__Given problem__: Please replace "radius" with "circleRadius" in everything from the start of the items down to the line containing "v(14.31, 0) *", both ends included, and give those lines again with nothing else changed. Leave the pictures out of your answer.
BEGIN
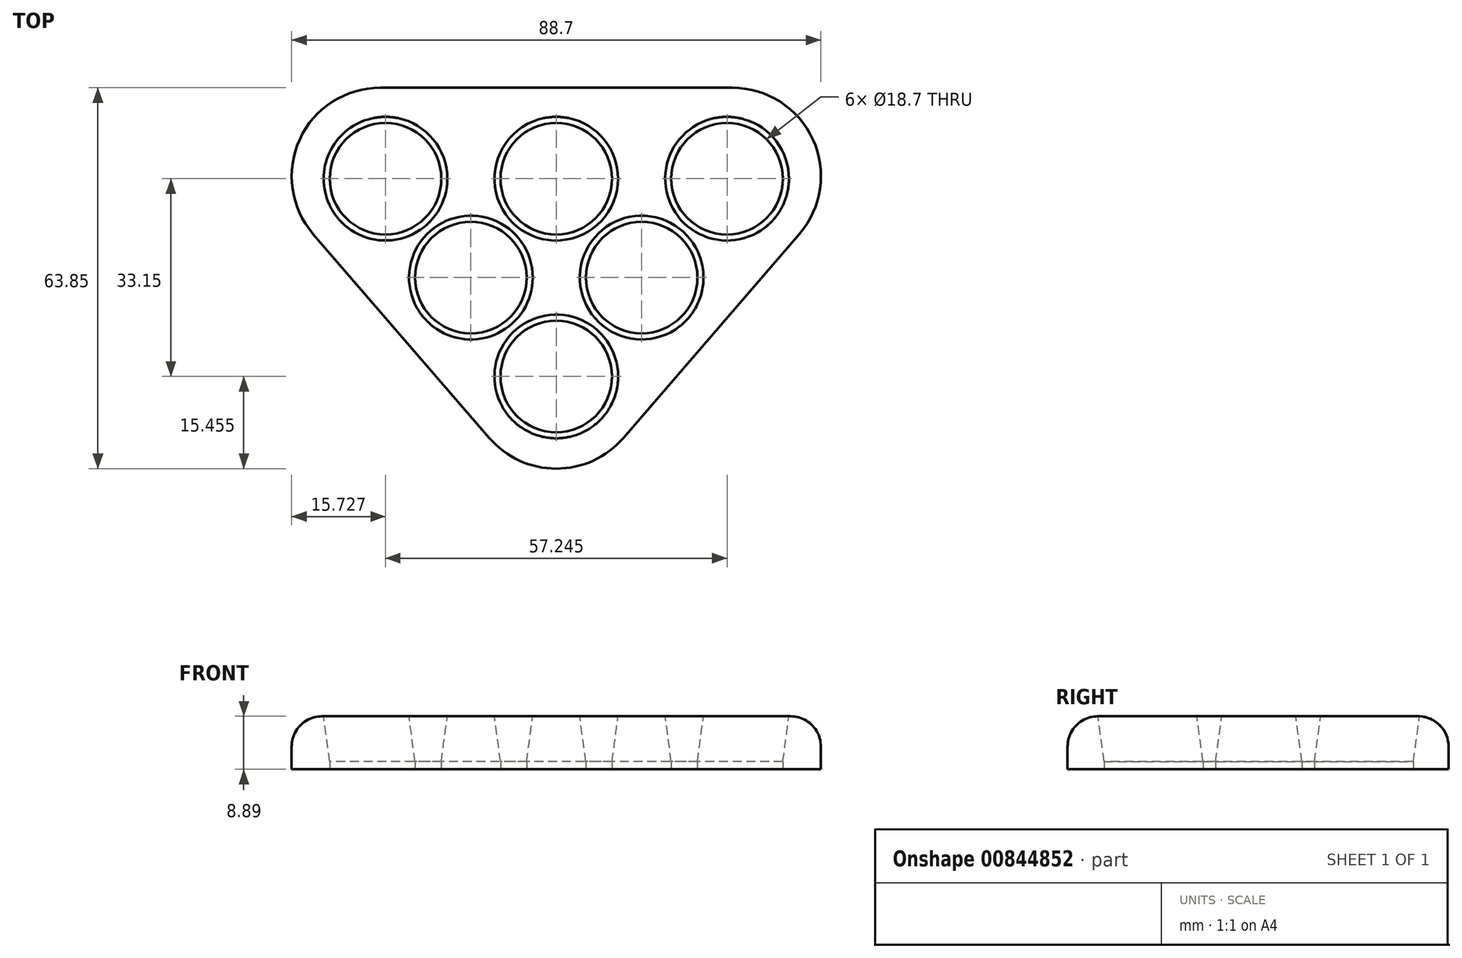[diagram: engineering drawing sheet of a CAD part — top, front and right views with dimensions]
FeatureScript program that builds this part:
annotation { "Feature Type Name" : "Feature", "Feature Type Description" : "" }
export const myFeature = defineFeature(function(context is Context, id is Id, definition is map)
    precondition{}
    {
        {
            var Q0;
            Q0=qCreatedBy(makeId("Top.planeOp"),FACE);
            var sketch = newSketch(context, id + "F0", { "sketchPlane" : qUnion([Q0])});
            skCircle(sketch, "E0", {"center": v(0, -16.58) * mm, "radius": 9.35 * mm});
            skCircle(sketch, "E1.MirrorC", {"center": v(0, 16.58) * mm, "radius": 9.35 * mm});
            skLineSegment(sketch, "E2", {"start": v(0, 16.58) * mm, "end": v(-28.62, 16.58) * mm, "construction": true});
            skLineSegment(sketch, "E3.MirrorCS", {"start": v(0, 16.58) * mm, "end": v(28.62, 16.58) * mm, "construction": true});
            skPoint(sketch, "E4", {"position": v(-14.31, 0) * mm});
            skCircle(sketch, "E5", {"center": v(-14.31, 0) * mm, "radius": 9.35 * mm});
            skLineSegment(sketch, "E6", {"start": v(0, -16.58) * mm, "end": v(-14.31, 0) * mm, "construction": true});
            skLineSegment(sketch, "E7", {"start": v(0, -16.58) * mm, "end": v(-6.1, -9.5) * mm});
            skCircle(sketch, "E8", {"center": v(-28.62, 16.58) * mm, "radius": 9.35 * mm});
            skCircle(sketch, "E9.MirrorC", {"center": v(14.31, 0) * mm, "radius": 9.35 * mm});
            skCircle(sketch, "E10.MirrorC", {"center": v(28.62, 16.58) * mm, "radius": 9.35 * mm});
            skLineSegment(sketch, "E11.MirrorCS", {"start": v(0, -16.58) * mm, "end": v(28.62, 16.58) * mm, "construction": true});
            skPoint(sketch, "E12.orphan", {"position": v(135.42, 16.58) * mm});
            skPoint(sketch, "E13.orphan", {"position": v(-135.42, 16.58) * mm});
            skLineSegment(sketch, "E14.trimOffspring", {"start": v(-14.31, 0) * mm, "end": v(-28.62, 16.58) * mm, "construction": true});
            skLineSegment(sketch, "E15.0", {"start": v(-35.36, 1.06) * mm, "end": v(-61.92, 31.82) * mm});
            skLineSegment(sketch, "E15.1", {"start": v(0, 31.82) * mm, "end": v(-61.92, 31.82) * mm});
            skLineSegment(sketch, "E15.2", {"start": v(0, -39.9) * mm, "end": v(-35.36, 1.06) * mm});
            skLineSegment(sketch, "E15.3", {"start": v(0, -39.9) * mm, "end": v(61.92, 31.82) * mm});
            skLineSegment(sketch, "E15.4", {"start": v(0, 31.82) * mm, "end": v(61.92, 31.82) * mm});
            skSolve(sketch);
        }
        {
            var Q0;
            Q0=makeQuery(id+"F0.imprint","IMPRINT",FACE,{"disambiguationData":[TD([[makeQuery(id+"F0.imprint","IMPRINT",EDGE,{"derivedFrom":sQuery(id+"F0.wireOp",EDGE,"oprLqbr8-PEwM-2erU-UPKV-yxrCI5EzFm7f")}),-1.0]])]});
            var Q1;
            Q1=makeQuery(id+"F0.imprint","IMPRINT",FACE,{"disambiguationData":[TD([[makeQuery(id+"F0.imprint","IMPRINT",EDGE,{"derivedFrom":sQuery(id+"F0.wireOp",EDGE,"E0")}),-1.0]])]});
            extrude(context, id + "F1", {"entities" : qUnion([Q0, Q1]), "depth" : 8.9 * mm, "offsetDistance" : 25.4 * mm});
        }
        {
            var Q0;
            Q0=makeQuery(id+"F1.opExtrude","SWEPT_EDGE",EDGE,{"disambiguationData":[OSD([sQuery(id+"F0.wireOp",EDGE,"E15.2"),sQuery(id+"F0.wireOp",EDGE,"E15.3")])]});
            var Q1;
            Q1=makeQuery(id+"F1.opExtrude","SWEPT_EDGE",EDGE,{"disambiguationData":[OSD([sQuery(id+"F0.wireOp",EDGE,"E15.0"),sQuery(id+"F0.wireOp",EDGE,"E15.1")])]});
            var Q2;
            Q2=makeQuery(id+"F1.opExtrude","SWEPT_EDGE",EDGE,{"disambiguationData":[OSD([sQuery(id+"F0.wireOp",EDGE,"E15.3"),sQuery(id+"F0.wireOp",EDGE,"E15.4")])]});
            fillet(context, id + "F2", {"entities" : qUnion([Q0, Q1, Q2]), "radius" : 14.83 * mm, "allowEdgeOverflow" : false});
        }
        {
            var Q0;
            Q0=makeQuery(id+"F1.opExtrude","CAP_EDGE",EDGE,{"disambiguationData":[OSD([sQuery(id+"F0.wireOp",EDGE,"E8")])],"isStart":false});
            var Q1;
            Q1=makeQuery(id+"F1.opExtrude","CAP_EDGE",EDGE,{"disambiguationData":[OSD([sQuery(id+"F0.wireOp",EDGE,"E5")])],"isStart":false});
            var Q2;
            Q2=makeQuery(id+"F1.opExtrude","CAP_EDGE",EDGE,{"disambiguationData":[OSD([sQuery(id+"F0.wireOp",EDGE,"E1.MirrorC")])],"isStart":false});
            var Q3;
            Q3=makeQuery(id+"F1.opExtrude","CAP_EDGE",EDGE,{"disambiguationData":[OSD([sQuery(id+"F0.wireOp",EDGE,"E9.MirrorC")])],"isStart":false});
            var Q4;
            Q4=makeQuery(id+"F1.opExtrude","CAP_EDGE",EDGE,{"disambiguationData":[OSD([sQuery(id+"F0.wireOp",EDGE,"E10.MirrorC")])],"isStart":false});
            var Q5;
            Q5=makeQuery(id+"F1.opExtrude","CAP_EDGE",EDGE,{"disambiguationData":[OSD([sQuery(id+"F0.wireOp",EDGE,"E0")])],"isStart":false});
            chamfer(context, id + "F3", {"entities" : qUnion([Q0, Q1, Q2, Q3, Q4, Q5]), "chamferType" : ChamferType.TWO_OFFSETS, "width1" : 7.62 * mm, "oppositeDirection" : false, "width2" : 1.02 * mm, "tangentPropagation" : true});
        }
        {
            var Q0;
            {var subQ0=sQuery(id+"F0.wireOp",EDGE,"E15.1");var subQ1=sQuery(id+"F0.wireOp",EDGE,"E15.0");Q0=makeQuery(id+"F2.opFillet","BLEND_EDGE",EDGE,{"blendedFrom":[makeQuery(id+"F1.opExtrude","SWEPT_EDGE",EDGE,{"disambiguationData":[OSD([subQ1,subQ0])]}),makeQuery(id+"F1.opExtrude","CAP_FACE",FACE,{"disambiguationData":[OSD([sQuery(id+"F0.wireOp",EDGE,"oprLqbr8-PEwM-2erU-UPKV-yxrCI5EzFm7f"),sQuery(id+"F0.wireOp",EDGE,"E0"),sQuery(id+"F0.wireOp",EDGE,"E1.MirrorC"),sQuery(id+"F0.wireOp",EDGE,"E5"),sQuery(id+"F0.wireOp",EDGE,"E8"),sQuery(id+"F0.wireOp",EDGE,"E9.MirrorC"),sQuery(id+"F0.wireOp",EDGE,"E10.MirrorC"),subQ1,subQ0,sQuery(id+"F0.wireOp",EDGE,"E15.2"),sQuery(id+"F0.wireOp",EDGE,"E15.3"),sQuery(id+"F0.wireOp",EDGE,"E15.4")])],"isStart":false})],"blendedInto":[makeQuery(id+"F1.opExtrude","CAP_FACE",FACE,{"disambiguationData":[OSD([sQuery(id+"F0.wireOp",EDGE,"oprLqbr8-PEwM-2erU-UPKV-yxrCI5EzFm7f"),sQuery(id+"F0.wireOp",EDGE,"E0"),sQuery(id+"F0.wireOp",EDGE,"E1.MirrorC"),sQuery(id+"F0.wireOp",EDGE,"E5"),sQuery(id+"F0.wireOp",EDGE,"E8"),sQuery(id+"F0.wireOp",EDGE,"E9.MirrorC"),sQuery(id+"F0.wireOp",EDGE,"E10.MirrorC"),subQ1,subQ0,sQuery(id+"F0.wireOp",EDGE,"E15.2"),sQuery(id+"F0.wireOp",EDGE,"E15.3"),sQuery(id+"F0.wireOp",EDGE,"E15.4")])],"isStart":false})]});}
            var Q1;
            Q1=makeQuery(id+"F1.opExtrude","CAP_EDGE",EDGE,{"disambiguationData":[OSD([sQuery(id+"F0.wireOp",EDGE,"E15.0"),sQuery(id+"F0.wireOp",EDGE,"E15.2")])],"isStart":false});
            var Q2;
            {var subQ0=sQuery(id+"F0.wireOp",EDGE,"E15.3");var subQ1=sQuery(id+"F0.wireOp",EDGE,"E15.2");Q2=makeQuery(id+"F2.opFillet","BLEND_EDGE",EDGE,{"blendedFrom":[makeQuery(id+"F1.opExtrude","SWEPT_EDGE",EDGE,{"disambiguationData":[OSD([subQ1,subQ0])]}),makeQuery(id+"F1.opExtrude","CAP_FACE",FACE,{"disambiguationData":[OSD([sQuery(id+"F0.wireOp",EDGE,"oprLqbr8-PEwM-2erU-UPKV-yxrCI5EzFm7f"),sQuery(id+"F0.wireOp",EDGE,"E0"),sQuery(id+"F0.wireOp",EDGE,"E1.MirrorC"),sQuery(id+"F0.wireOp",EDGE,"E5"),sQuery(id+"F0.wireOp",EDGE,"E8"),sQuery(id+"F0.wireOp",EDGE,"E9.MirrorC"),sQuery(id+"F0.wireOp",EDGE,"E10.MirrorC"),sQuery(id+"F0.wireOp",EDGE,"E15.0"),sQuery(id+"F0.wireOp",EDGE,"E15.1"),subQ1,subQ0,sQuery(id+"F0.wireOp",EDGE,"E15.4")])],"isStart":false})],"blendedInto":[makeQuery(id+"F1.opExtrude","CAP_FACE",FACE,{"disambiguationData":[OSD([sQuery(id+"F0.wireOp",EDGE,"oprLqbr8-PEwM-2erU-UPKV-yxrCI5EzFm7f"),sQuery(id+"F0.wireOp",EDGE,"E0"),sQuery(id+"F0.wireOp",EDGE,"E1.MirrorC"),sQuery(id+"F0.wireOp",EDGE,"E5"),sQuery(id+"F0.wireOp",EDGE,"E8"),sQuery(id+"F0.wireOp",EDGE,"E9.MirrorC"),sQuery(id+"F0.wireOp",EDGE,"E10.MirrorC"),sQuery(id+"F0.wireOp",EDGE,"E15.0"),sQuery(id+"F0.wireOp",EDGE,"E15.1"),subQ1,subQ0,sQuery(id+"F0.wireOp",EDGE,"E15.4")])],"isStart":false})]});}
            var Q3;
            Q3=makeQuery(id+"F1.opExtrude","CAP_EDGE",EDGE,{"disambiguationData":[OSD([sQuery(id+"F0.wireOp",EDGE,"E15.3")])],"isStart":false});
            var Q4;
            Q4=makeQuery(id+"F1.opExtrude","CAP_EDGE",EDGE,{"disambiguationData":[OSD([sQuery(id+"F0.wireOp",EDGE,"E15.1"),sQuery(id+"F0.wireOp",EDGE,"E15.4")])],"isStart":false});
            var Q5;
            {var subQ0=sQuery(id+"F0.wireOp",EDGE,"E15.4");var subQ1=sQuery(id+"F0.wireOp",EDGE,"E15.3");Q5=makeQuery(id+"F2.opFillet","BLEND_EDGE",EDGE,{"blendedFrom":[makeQuery(id+"F1.opExtrude","SWEPT_EDGE",EDGE,{"disambiguationData":[OSD([subQ1,subQ0])]}),makeQuery(id+"F1.opExtrude","CAP_FACE",FACE,{"disambiguationData":[OSD([sQuery(id+"F0.wireOp",EDGE,"oprLqbr8-PEwM-2erU-UPKV-yxrCI5EzFm7f"),sQuery(id+"F0.wireOp",EDGE,"E0"),sQuery(id+"F0.wireOp",EDGE,"E1.MirrorC"),sQuery(id+"F0.wireOp",EDGE,"E5"),sQuery(id+"F0.wireOp",EDGE,"E8"),sQuery(id+"F0.wireOp",EDGE,"E9.MirrorC"),sQuery(id+"F0.wireOp",EDGE,"E10.MirrorC"),sQuery(id+"F0.wireOp",EDGE,"E15.0"),sQuery(id+"F0.wireOp",EDGE,"E15.1"),sQuery(id+"F0.wireOp",EDGE,"E15.2"),subQ1,subQ0])],"isStart":false})],"blendedInto":[makeQuery(id+"F1.opExtrude","CAP_FACE",FACE,{"disambiguationData":[OSD([sQuery(id+"F0.wireOp",EDGE,"oprLqbr8-PEwM-2erU-UPKV-yxrCI5EzFm7f"),sQuery(id+"F0.wireOp",EDGE,"E0"),sQuery(id+"F0.wireOp",EDGE,"E1.MirrorC"),sQuery(id+"F0.wireOp",EDGE,"E5"),sQuery(id+"F0.wireOp",EDGE,"E8"),sQuery(id+"F0.wireOp",EDGE,"E9.MirrorC"),sQuery(id+"F0.wireOp",EDGE,"E10.MirrorC"),sQuery(id+"F0.wireOp",EDGE,"E15.0"),sQuery(id+"F0.wireOp",EDGE,"E15.1"),sQuery(id+"F0.wireOp",EDGE,"E15.2"),subQ1,subQ0])],"isStart":false})]});}
            fillet(context, id + "F4", {"entities" : qUnion([Q0, Q1, Q2, Q3, Q4, Q5]), "radius" : 5.08 * mm, "tangentPropagation" : true, "allowEdgeOverflow" : false});
        }
    });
END
__Exercise output__:
[diagram: engineering drawing sheet of a CAD part — top, front and right views with dimensions]
FeatureScript program that builds this part:
annotation { "Feature Type Name" : "Feature", "Feature Type Description" : "" }
export const myFeature = defineFeature(function(context is Context, id is Id, definition is map)
    precondition{}
    {
        {
            var Q0;
            Q0=qCreatedBy(makeId("Top.planeOp"),FACE);
            var sketch = newSketch(context, id + "F0", { "sketchPlane" : qUnion([Q0])});
            skCircle(sketch, "E0", {"center": v(0, -16.58) * mm, "circleRadius": 9.35 * mm});
            skCircle(sketch, "E1.MirrorC", {"center": v(0, 16.58) * mm, "circleRadius": 9.35 * mm});
            skLineSegment(sketch, "E2", {"start": v(0, 16.58) * mm, "end": v(-28.62, 16.58) * mm, "construction": true});
            skLineSegment(sketch, "E3.MirrorCS", {"start": v(0, 16.58) * mm, "end": v(28.62, 16.58) * mm, "construction": true});
            skPoint(sketch, "E4", {"position": v(-14.31, 0) * mm});
            skCircle(sketch, "E5", {"center": v(-14.31, 0) * mm, "circleRadius": 9.35 * mm});
            skLineSegment(sketch, "E6", {"start": v(0, -16.58) * mm, "end": v(-14.31, 0) * mm, "construction": true});
            skLineSegment(sketch, "E7", {"start": v(0, -16.58) * mm, "end": v(-6.1, -9.5) * mm});
            skCircle(sketch, "E8", {"center": v(-28.62, 16.58) * mm, "circleRadius": 9.35 * mm});
            skCircle(sketch, "E9.MirrorC", {"center": v(14.31, 0) * mm, "circleRadius": 9.35 * mm});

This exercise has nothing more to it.